The puzzle piece as a symbol for autism—which some organizations have replaced with a rainbow infinity sign—has been associated with negative connotations, including “incompleteness, imperfection, and oddity,” according to a 2017 study in Autism, an international peer-reviewed journal published by the National Autistic Society.

“There’s the subtle undertext [that] people with autism aren’t quite complete,” Zoe Ann, a creative writing senior who believes they may have autism but has never received a formal diagnosis, said. 

“Light It Up Blue,” also a slogan and campaign popularized by Autism Speaks, carries connotations of grief and implies that autism is a disability that only affects males because of the color, according to the blog Learn From Autistics.

“The fact that you’re flashing something in someone’s face can be seen as disrespectful to autistic people,” Swasta said. “A lot of people on the spectrum are flash sensitive.” 

ASAN also shifted from “Autism Awareness Month” to “Autism Acceptance Month” in 2011. This represented a move away from “language that presents autism as a threat to be countered with vigilance,” ASAN wrote, to instead promote the idea that “autistic people belong—that we deserve welcoming communities, inclusive schools and workplaces, and equal opportunities.”

“Everyone knows we exist,” Swasta said. “We need to accept that we are a part of society.” 

The relationship between law enforcement and autistic people—particularly autistic people of color—is fraught with brutality, violence, and murder, according to Spectrum News, which covers autism news and research. Psychologist Tasha Oswald, founder and director of Open Doors Therapy, a therapy group that serves teens and adults on the spectrum or otherwise neurodiverse, said much of this violence is due to police misunderstanding autistic behavior, like fidgeting, as “non-compliant.” 

“Many people with autism have sensory sensitivities,” Oswald wrote on her website. “So, if they were stopped by a cop, sirens, raised voices or megaphones, and bright flashing lights could possibly overwhelm their sensory system. This could also lead to a variety of behaviors that could be misinterpreted as a threat by police officers. And again, this could have violent or deadly repercussions.”

[Data excerpts]
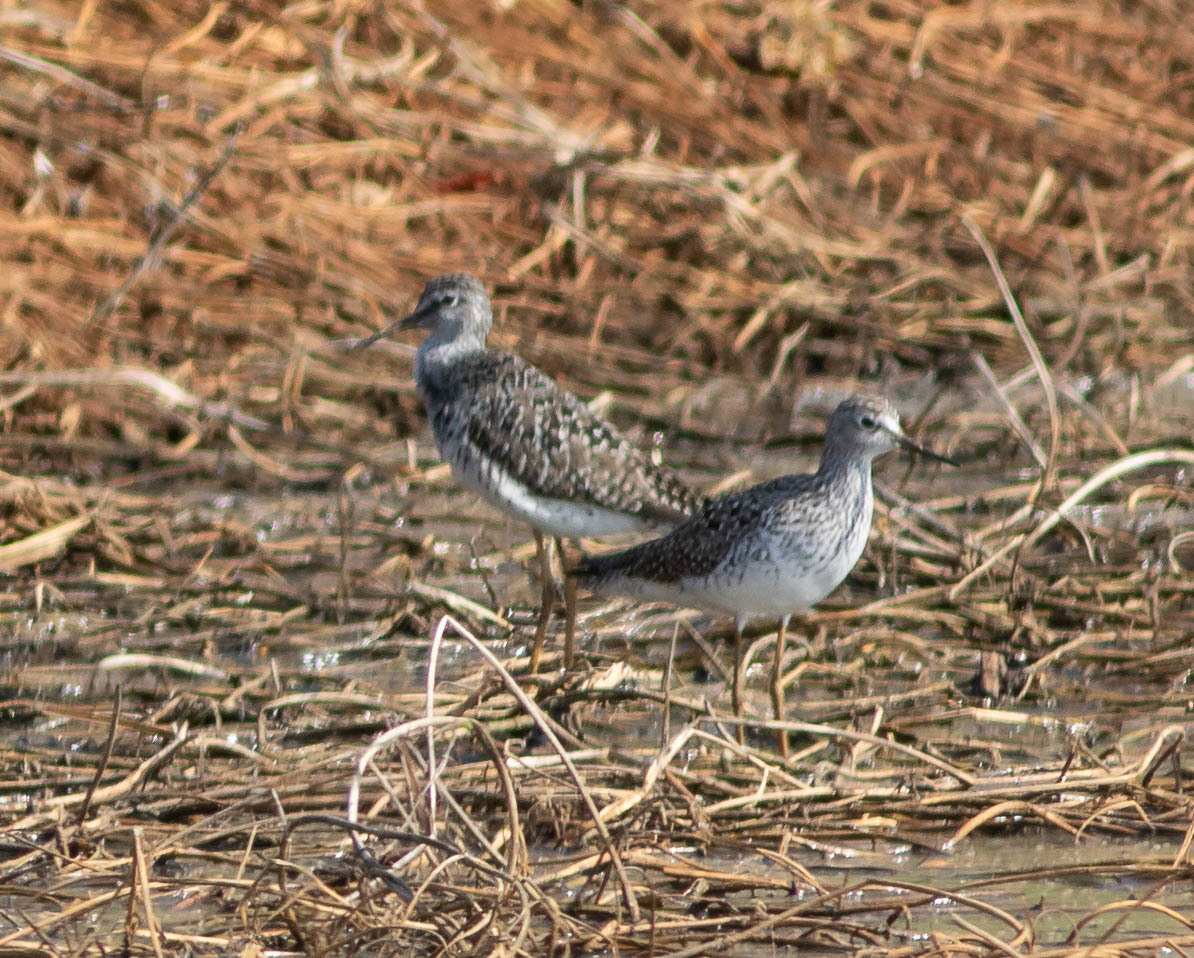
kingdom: Animalia
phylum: Chordata
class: Aves
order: Charadriiformes
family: Scolopacidae
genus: Tringa
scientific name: Tringa flavipes
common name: Lesser yellowlegs
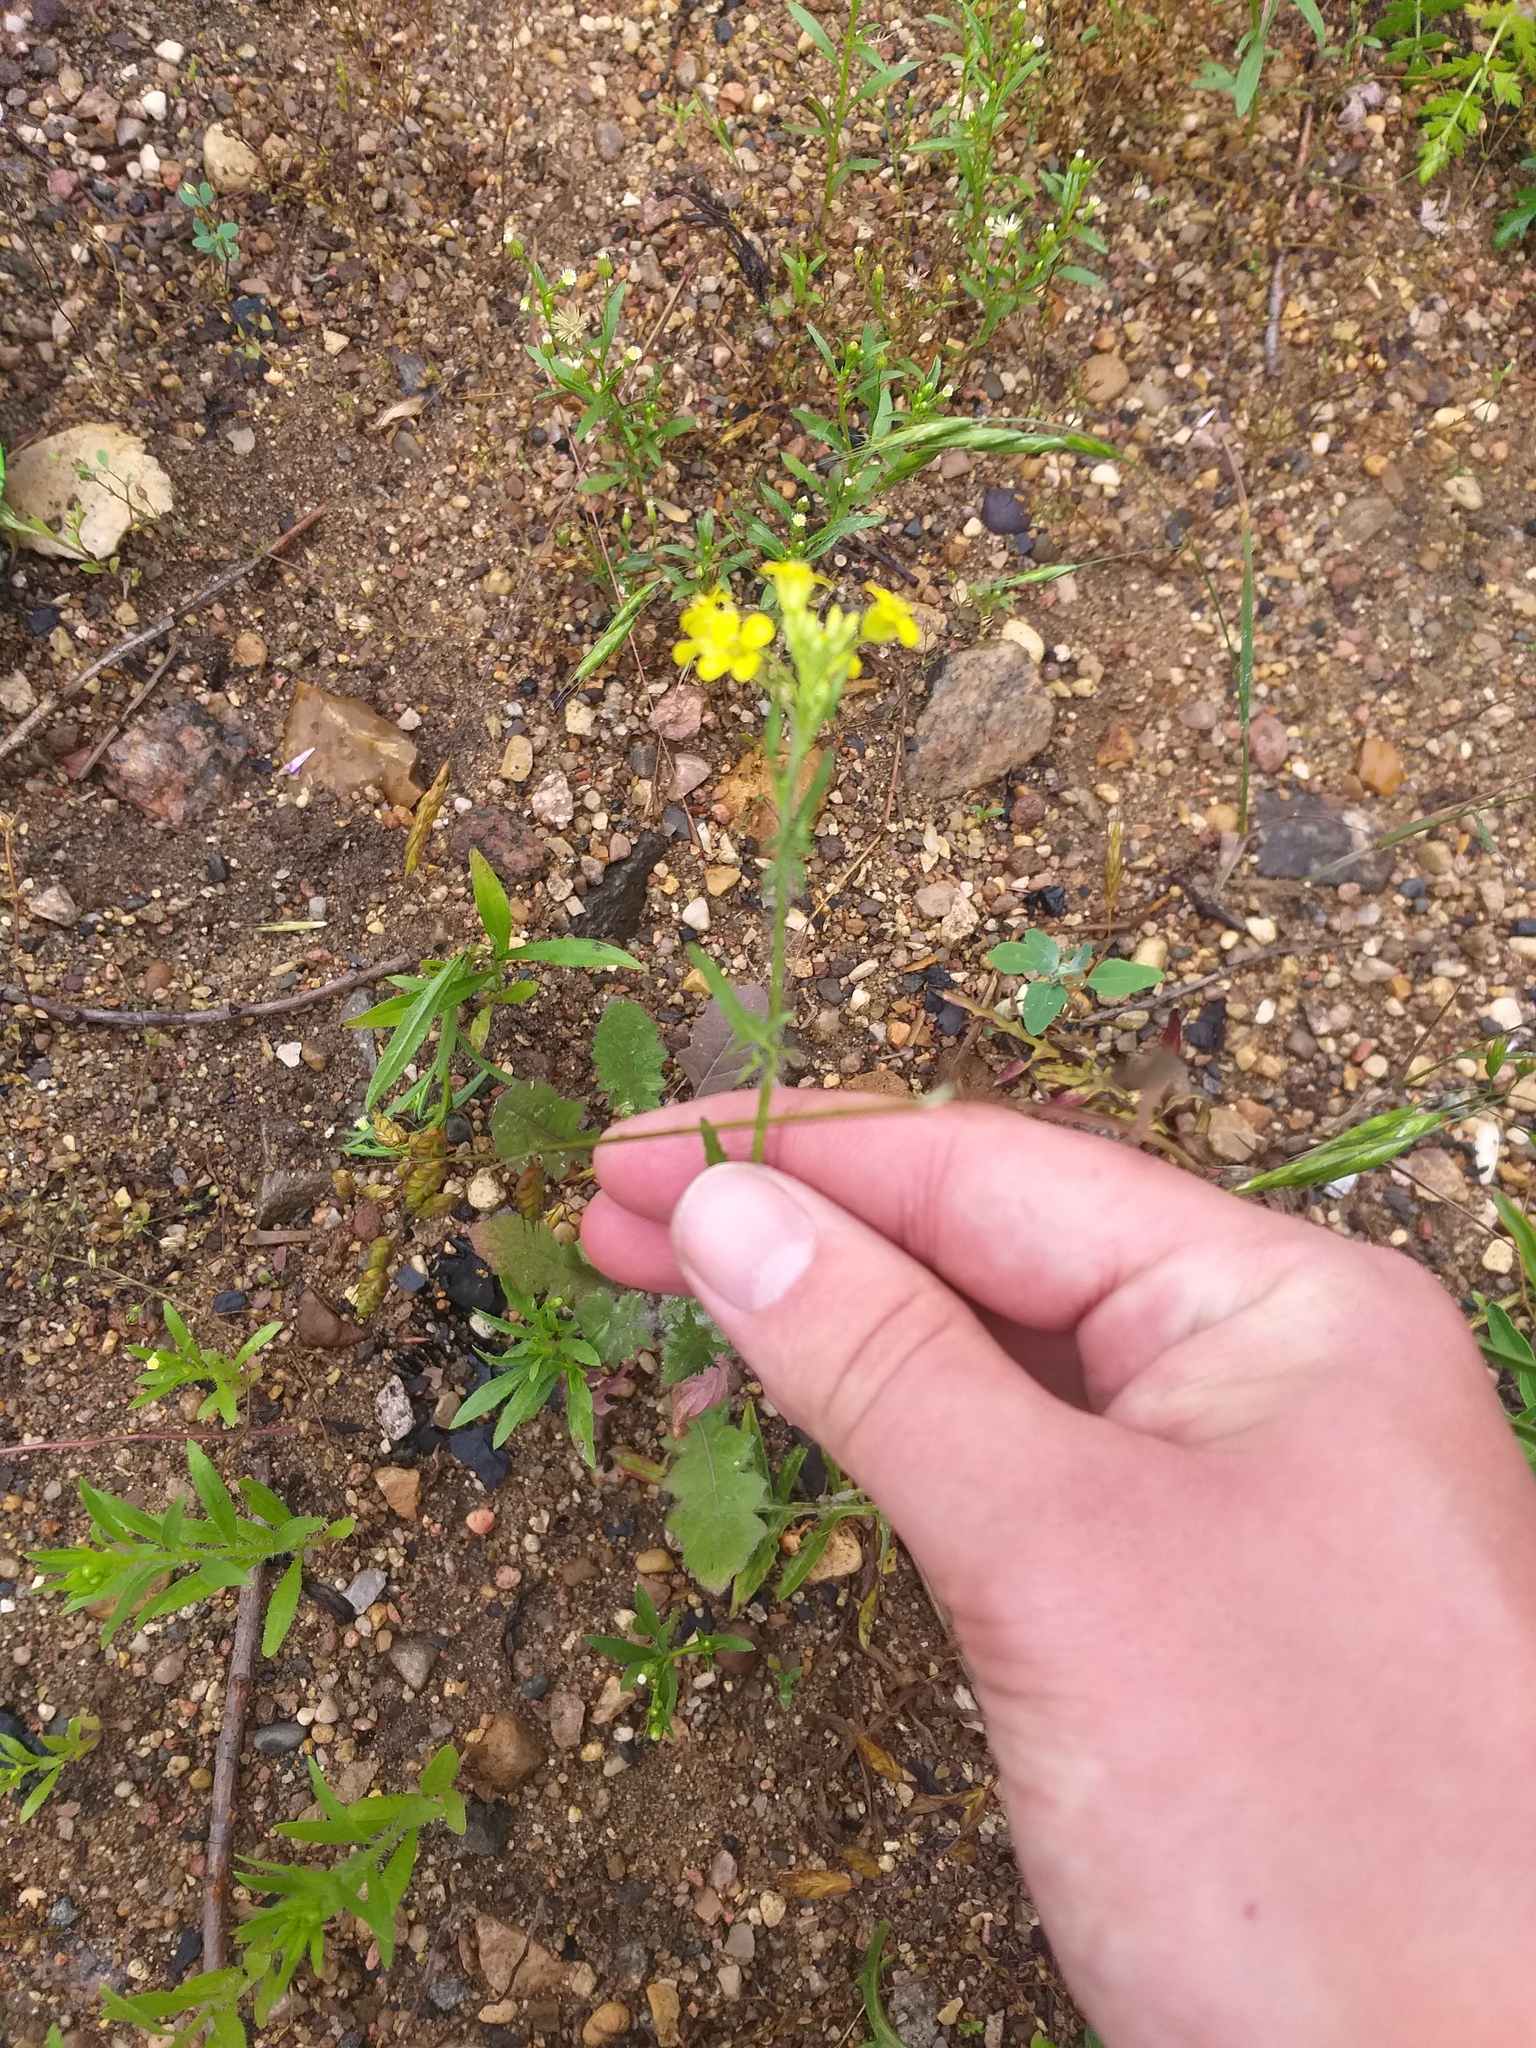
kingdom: Plantae
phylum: Tracheophyta
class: Magnoliopsida
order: Brassicales
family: Brassicaceae
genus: Sisymbrium
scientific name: Sisymbrium loeselii
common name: False london-rocket
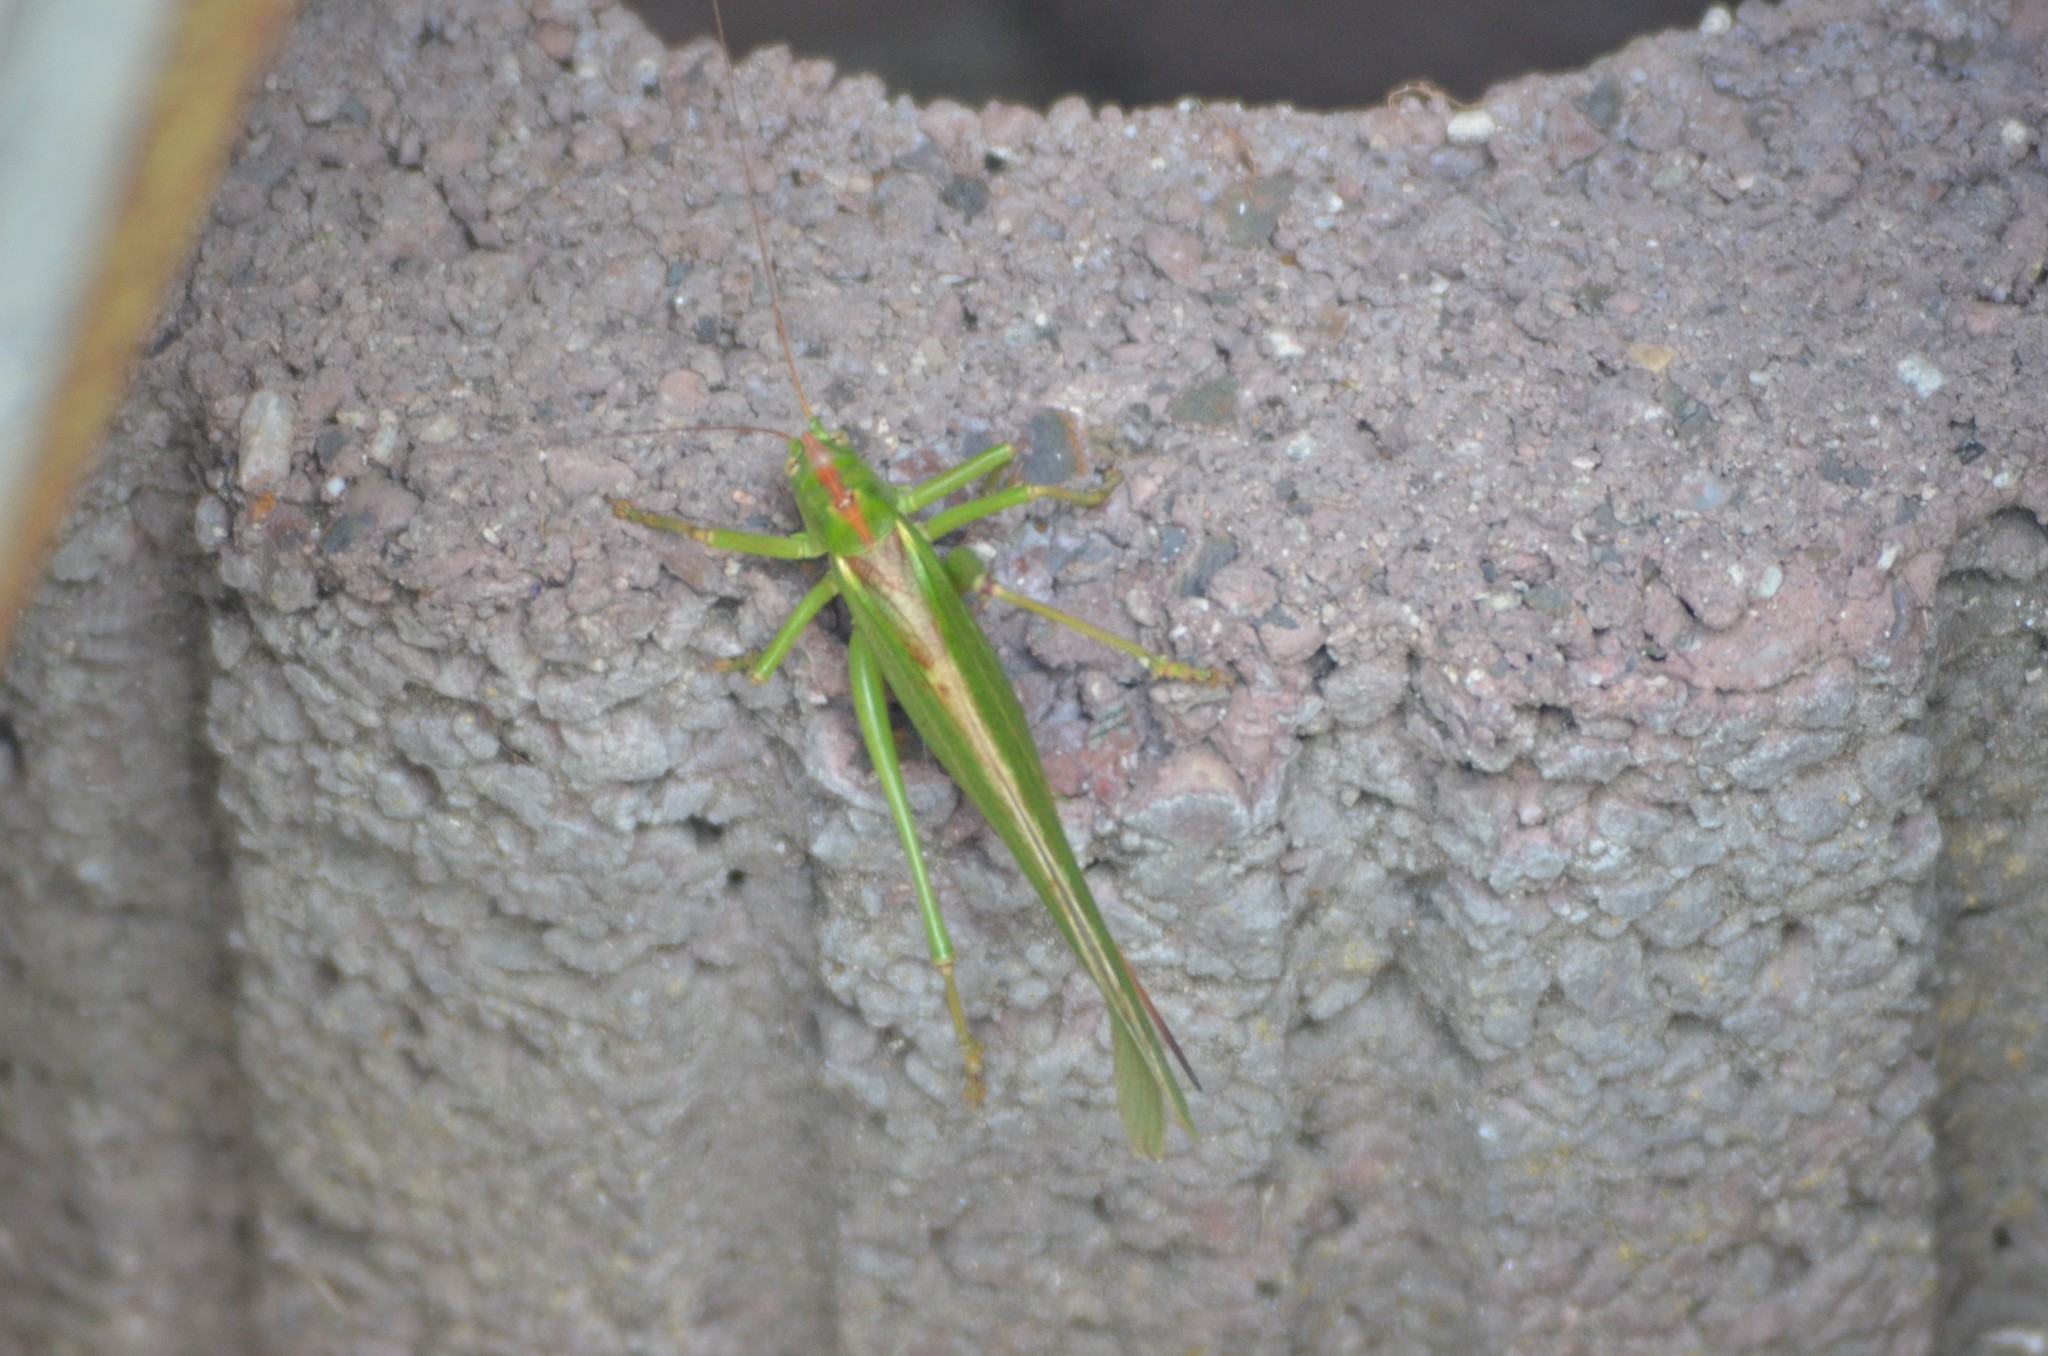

» **WORK INSTRUCTIONS**:
a – From the article about autism, pull out the text between "The puzzle piece" and "formal diagnosis, said.", inclusive.
b – Write a continuation of the article about autism, picking up after its final sentence.

» **ANSWERS FOR THE EXERCISE**:
a –
The puzzle piece as a symbol for autism—which some organizations have replaced with a rainbow infinity sign—has been associated with negative connotations, including “incompleteness, imperfection, and oddity,” according to a 2017 study in Autism, an international peer-reviewed journal published by the National Autistic Society.

“There’s the subtle undertext [that] people with autism aren’t quite complete,” Zoe Ann, a creative writing senior who believes they may have autism but has never received a formal diagnosis, said.

b –
Competence training for police officers on how to interact with people on the spectrum varies significantly by department, Spectrum News noted. ECPD mentions nothing of such training on their website.   

“Police violence or use of force against autistic people is also not an uncommon thing, so I don’t imagine that visual is going to feel celebratory to much of that community,” said visual and media arts senior Mia Stegner, who is not autistic but who commented on ECPD’s posts before they were deleted. 

Stegner said ECPD’s social media silence on other social movements, like Black Lives Matter, is telling. 

“If a college, particularly a college campus police department, is going to use Twitter to show support for a social movement or for groups of students, and they leave out students of color, for example, that says something about your willingness to respond to cultural moments and actually support the student body that you’re supposed to be looking out for,” she said. “It just felt very performative and trivializing and insensitive.”

ECPD issued a public apology in February for intermittently displaying a “Thin Blue Line” flag—a common symbol of Blue Lives Matter, a loose, pro-police counter movement to Black Lives Matter—as a screensaver on one of their office’s computers. This apology came in response to a demand issued during the from #ESOCWeekofAction—a campaign spearheaded by on-campus activist organization Protesting Oppression with Education Reform.

“Doing a little more research into the community that you’re trying to support or the cause would be good,” Stegner said. “I can’t imagine that they put too much effort into it if they weren’t able to discover some of these potential harmful aspects of it on their own.”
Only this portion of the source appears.